DJ Battlecat was addressing a capacity crowd in Hollywood’s Ivar Theater as part of the “I Produce Musicology Showcase.” The event, hosted by Brittney Boston of Supreme Republic Entertainment and the Los Angeles Film School, featured panel discussions and a live performance.

Battlecat took time to discuss the creation of the G-Funk sound.

“It’s really the greatness of positive energy,” DJ Battlecat says. “Funk comes in different mood swings and constructions…It’s universal language to bring people in the same room to say I dig you. You just take a little bit of what that is to communicate.”

Micah Powell, who co-wrote Omarion’s “Post To Be,” tells the audience that encountering the proper vibe is vital.

“Just understand that nothing that you do is completely original,” Powell says. “Everyone steals. The thing is to steal and make it your own. Don’t underestimate vibe. Vibe is very important. People that aren’t creative don’t understand that you come in the room and need it a certain way. Fuck ‘em. They are gonna fuck up your vibe.”

Also at the event, Grammy-winning Aftermath producer Focus discusses working with Dr. Dre.
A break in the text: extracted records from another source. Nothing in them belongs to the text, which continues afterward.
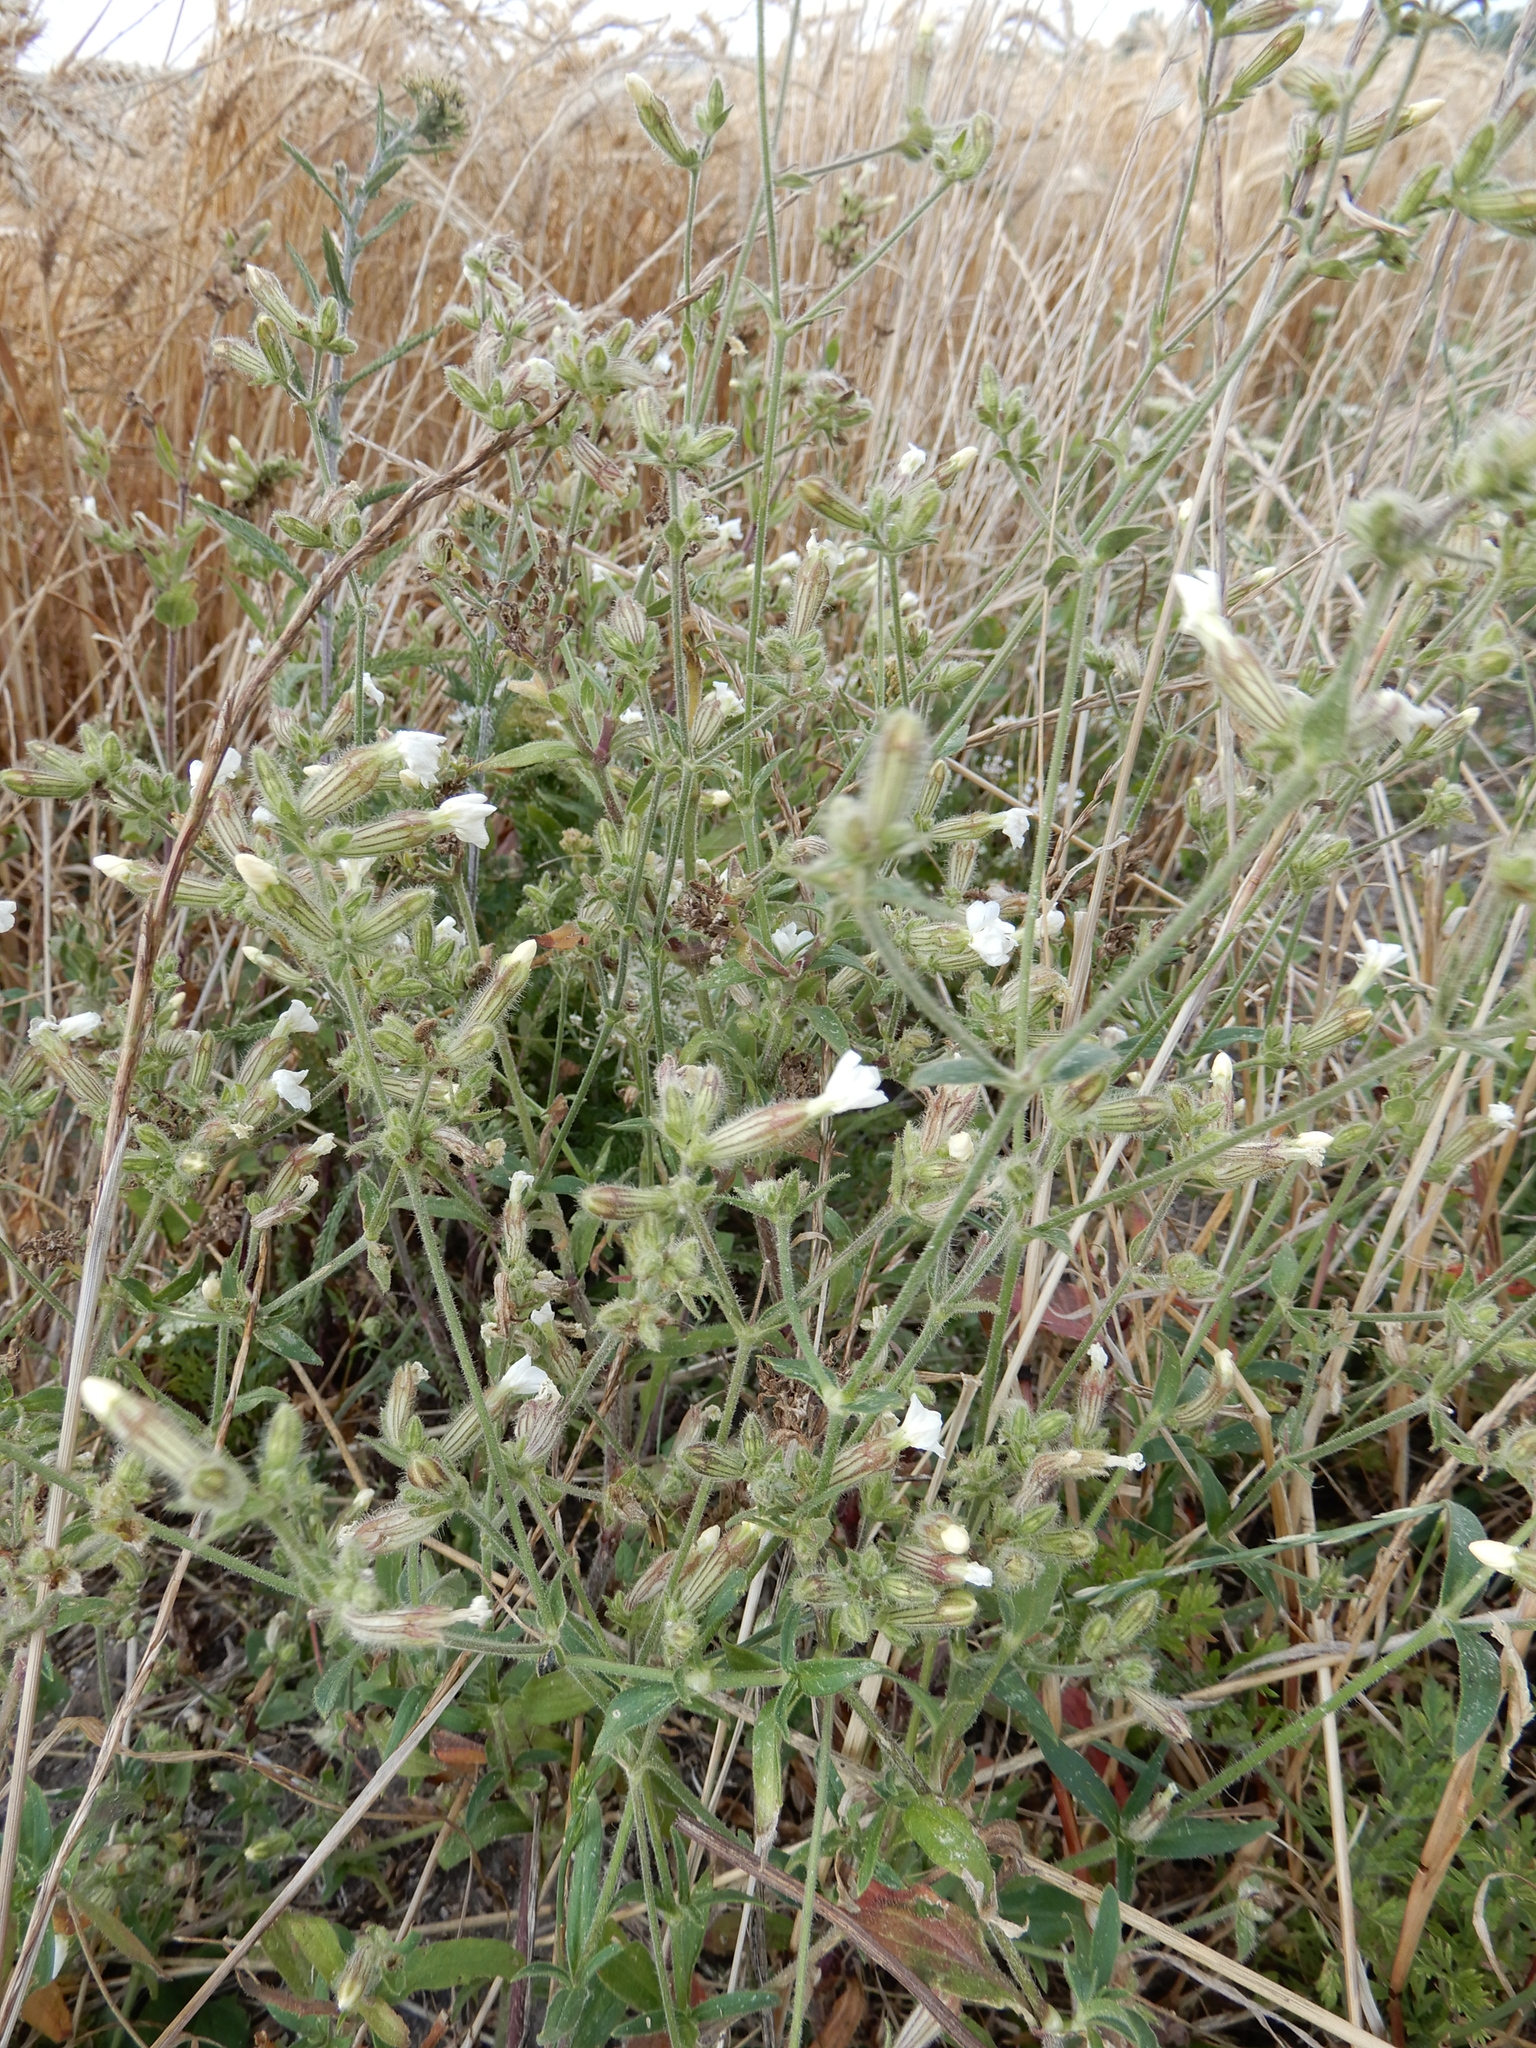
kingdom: Plantae
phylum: Tracheophyta
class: Magnoliopsida
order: Caryophyllales
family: Caryophyllaceae
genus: Silene
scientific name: Silene latifolia
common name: White campion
“These last two years I’ve been working with Dre,” Focus says. “[Working on Compton] was amazing. It was nerve-wracking. It was tireless. It was happiness. It was terrifying…You already know what Detox was about, when the world set the expectations so high. This was Dre’s final bow out. When you are trying to make a record and they already set the bar, how are you supposed to measure up? Dre when he puts out an album he sets the standard and nobody gave him that chance…He started hating the project. Compton happened in less than a year. We didn’t let anybody know what we were doing. We didn’t let anybody take away from what we were doing.”